Any slip-up means dismissal from the program and the filing of charges.
"This is a huge, huge break for these individuals," said Anoka County Attorney Tony Palumbo, Johnson's successor. "We expect perfection."
The majority of those in the program were arrested for theft or buying a small amount of drugs. Typical of the kind of participant is a 40-year-old Minneapolis man who forged a $200 check for a credit application for a car loan in Fridley in February, said Dylan Warkentin, interim director of county corrections.
The percentage of people who make it through the program has surpassed the 50 percent goal projected by officials when it started, Warkentin said. Of the 160 people who have entered it, 10 percent committed a new offense. The low recidivism rate proves the right offenders are being targeted, Warkentin said.
Virginia Murphrey, now chief public defender of the Tenth Judicial District, which includes Anoka County, helped develop the program. She is concerned about the gamble that defendants take by waiving their constitutional rights and agreeing to provide a videotaped confession. A person can opt out of the program and have a trial, but an acquittal still ends up with the charges appearing in public records. Data harvesting, she said, is far easier for companies today and carries more significant damage to a person's life than even a decade ago.

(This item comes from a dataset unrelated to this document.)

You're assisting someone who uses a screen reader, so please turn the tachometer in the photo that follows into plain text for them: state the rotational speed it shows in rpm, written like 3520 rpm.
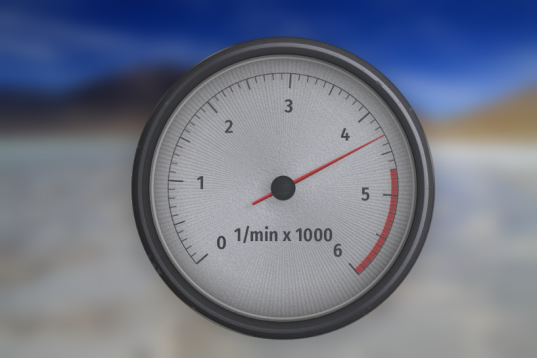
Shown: 4300 rpm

Although Hennepin and Ramsey counties offer many diversion programs and alternative courts, neither has a pre-charge operation for adults. Ramsey County Attorney John Choi said he is impressed with Anoka County's because prosecutions can sometimes be too focused on penalties and not on offender outcomes. It's important to have some sort of intervention to keep them from landing back in the criminal justice system, he said.
"I think if the focus is on first-time, low-level offenders, it could be more good than harm," Choi said. "Pre-charge diversion is something all of us should be open to thinking about because of the many collateral consequences that come with a conviction."
Milwaukee County District Attorney John Chisholm visited Anoka County to observe the program. His county has a diversion program, but it isn't nearly as comprehensive, and he is considering adopting more of the Anoka County concept.
"The Anoka County model is looked at around the country as a smarter approach to scarce public safety resources," Chisholm said. "You have two categories of criminals: those who habitually irritate us with nonviolent crimes and those who scare us. We want to focus on those who scare us and incapacitate them for a long time. Then you see a reduction in violent crime."